▶ TASK TO CARRY OUT
The entries below need to be written out exactly, with no pictures included.

▶ INFORMATION
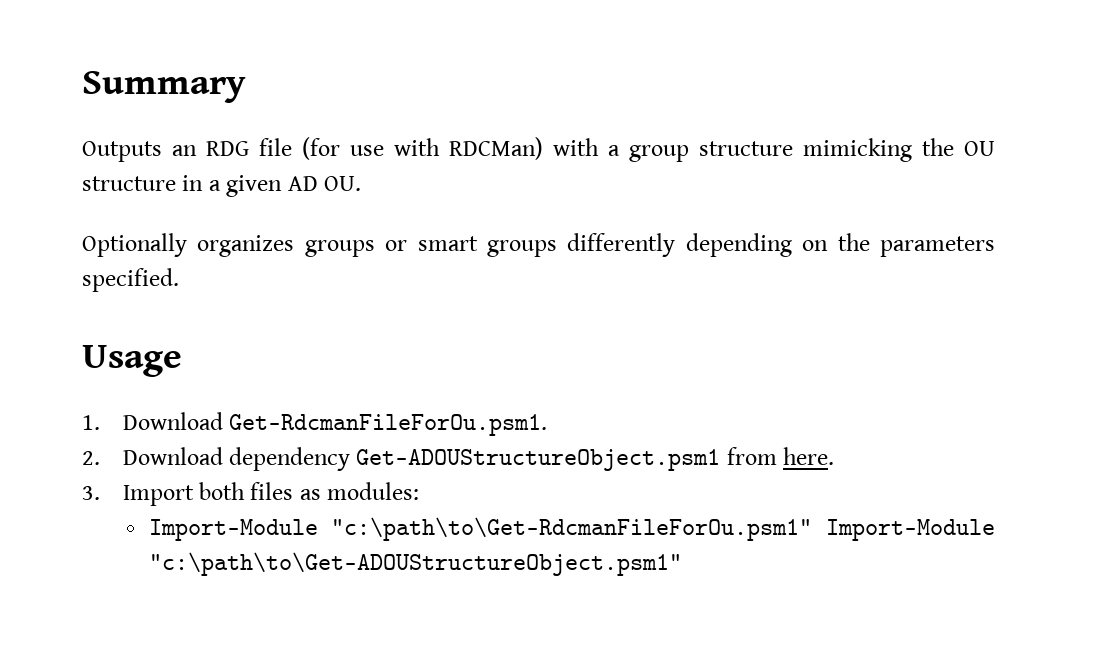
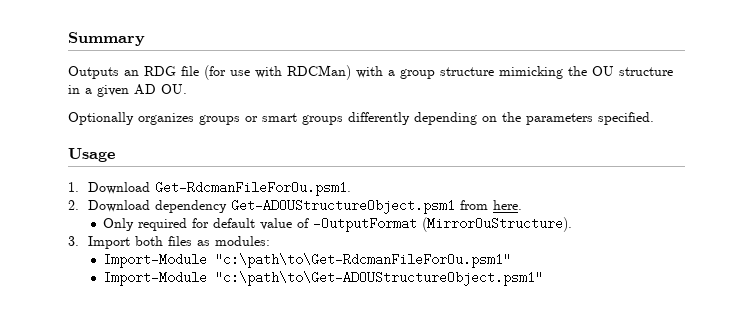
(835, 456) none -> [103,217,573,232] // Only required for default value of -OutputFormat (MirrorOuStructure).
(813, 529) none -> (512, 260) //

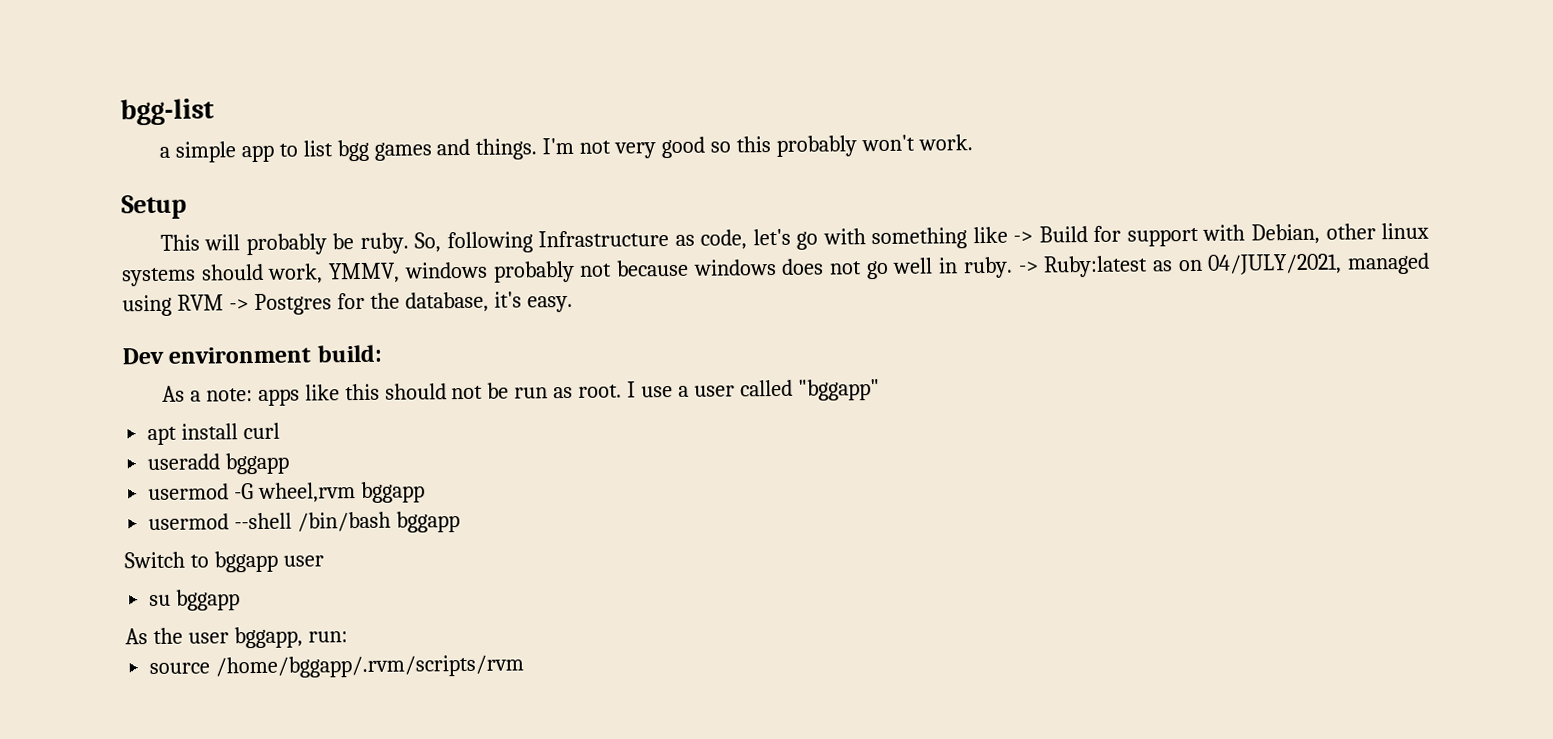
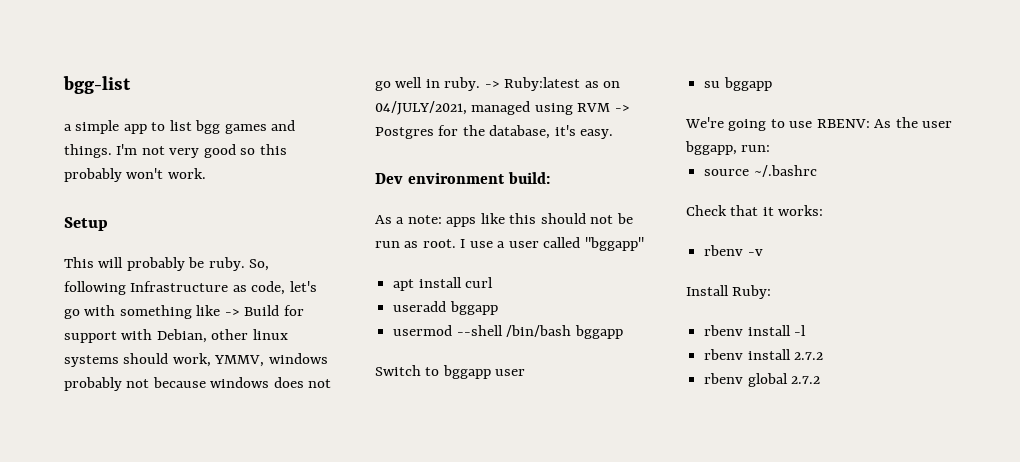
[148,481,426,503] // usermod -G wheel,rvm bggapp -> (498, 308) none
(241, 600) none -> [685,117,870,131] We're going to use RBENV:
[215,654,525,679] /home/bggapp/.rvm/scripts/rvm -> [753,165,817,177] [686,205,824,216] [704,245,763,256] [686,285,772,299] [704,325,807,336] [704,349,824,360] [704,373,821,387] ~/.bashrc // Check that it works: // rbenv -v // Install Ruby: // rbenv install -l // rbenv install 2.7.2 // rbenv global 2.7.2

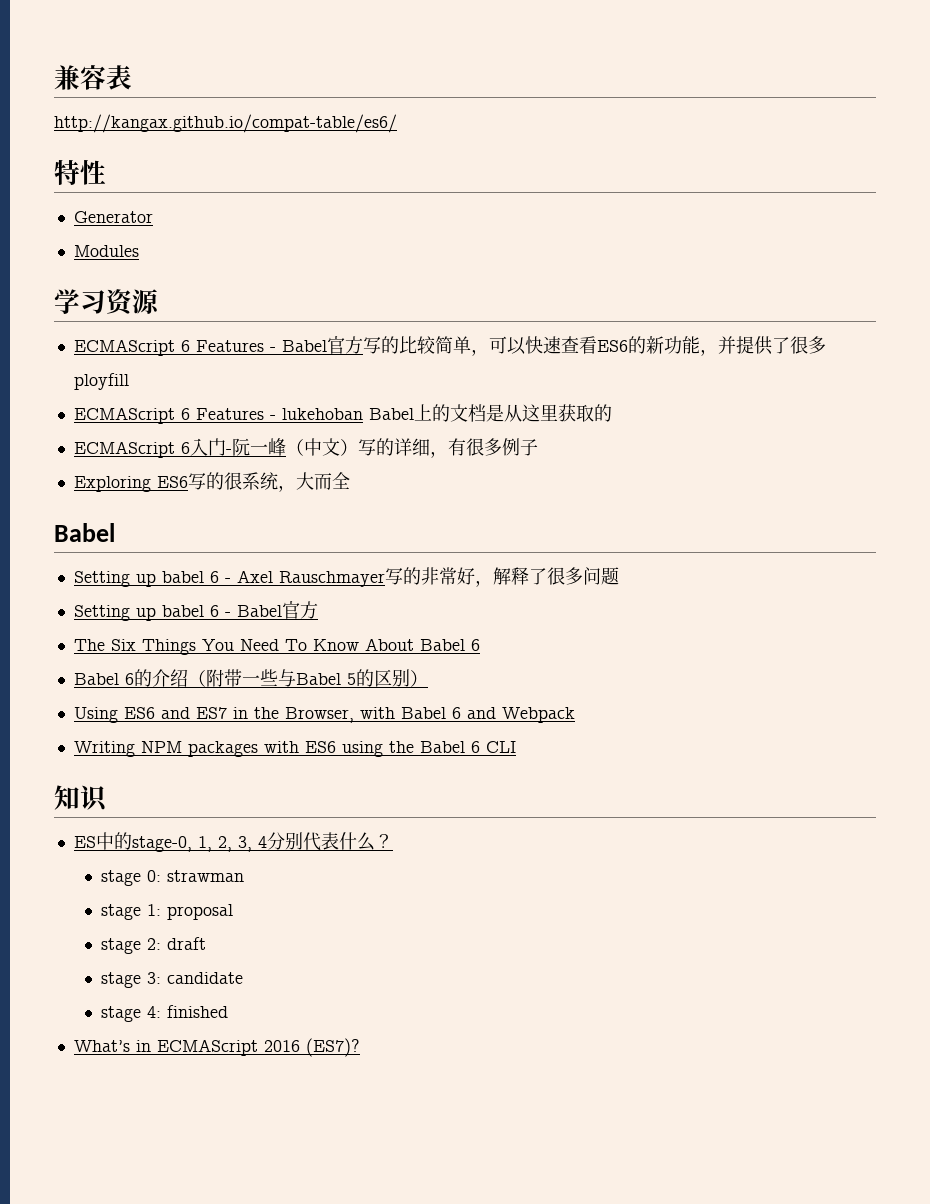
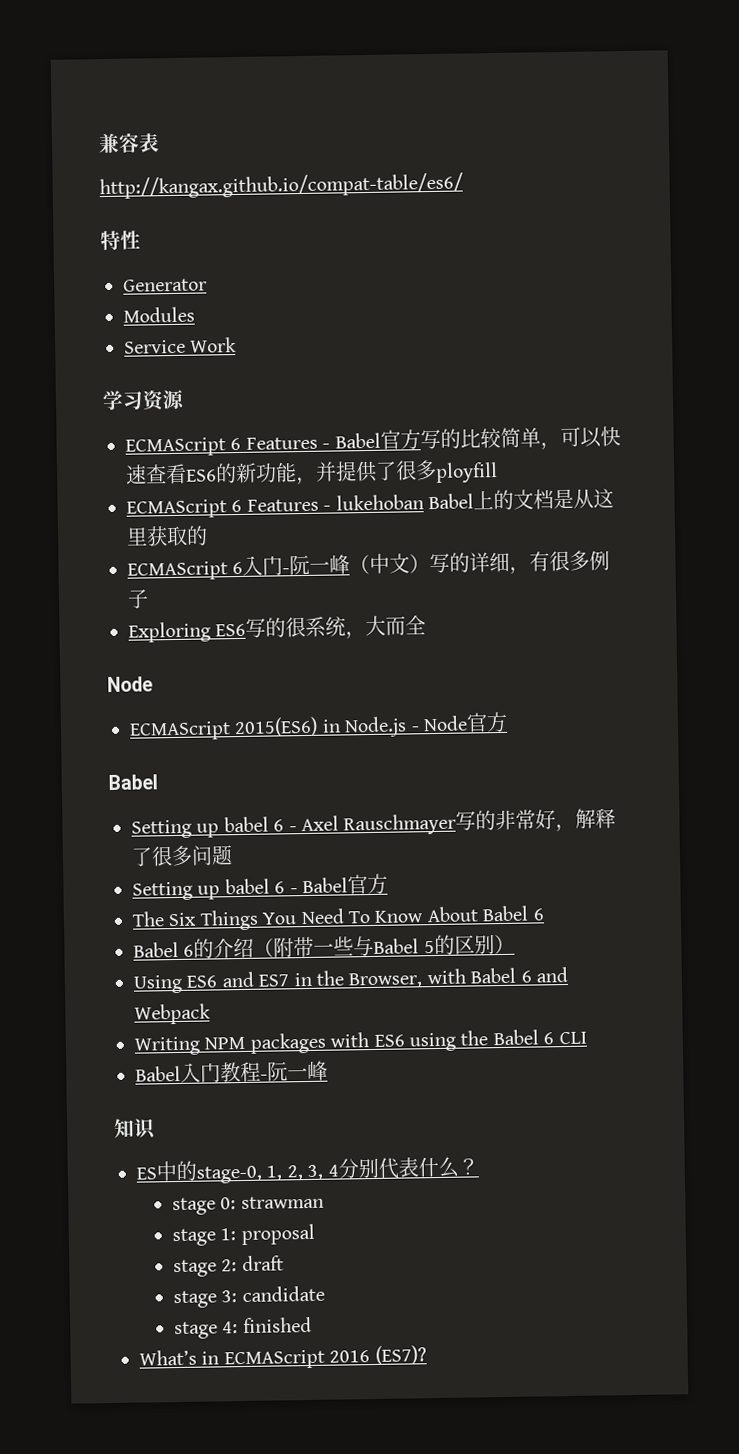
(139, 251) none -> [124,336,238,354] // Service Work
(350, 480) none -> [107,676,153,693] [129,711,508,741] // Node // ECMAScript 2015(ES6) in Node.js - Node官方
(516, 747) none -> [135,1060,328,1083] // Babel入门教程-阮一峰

▶ WORKED SOLUTION
(835, 456) none -> [103,217,573,232] // Only required for default value of -OutputFormat (MirrorOuStructure).
(813, 529) none -> (512, 260) //

[148,481,426,503] // usermod -G wheel,rvm bggapp -> (498, 308) none
(241, 600) none -> [685,117,870,131] We're going to use RBENV:
[215,654,525,679] /home/bggapp/.rvm/scripts/rvm -> [753,165,817,177] [686,205,824,216] [704,245,763,256] [686,285,772,299] [704,325,807,336] [704,349,824,360] [704,373,821,387] ~/.bashrc // Check that it works: // rbenv -v // Install Ruby: // rbenv install -l // rbenv install 2.7.2 // rbenv global 2.7.2

(139, 251) none -> [124,336,238,354] // Service Work
(350, 480) none -> [107,676,153,693] [129,711,508,741] // Node // ECMAScript 2015(ES6) in Node.js - Node官方
(516, 747) none -> [135,1060,328,1083] // Babel入门教程-阮一峰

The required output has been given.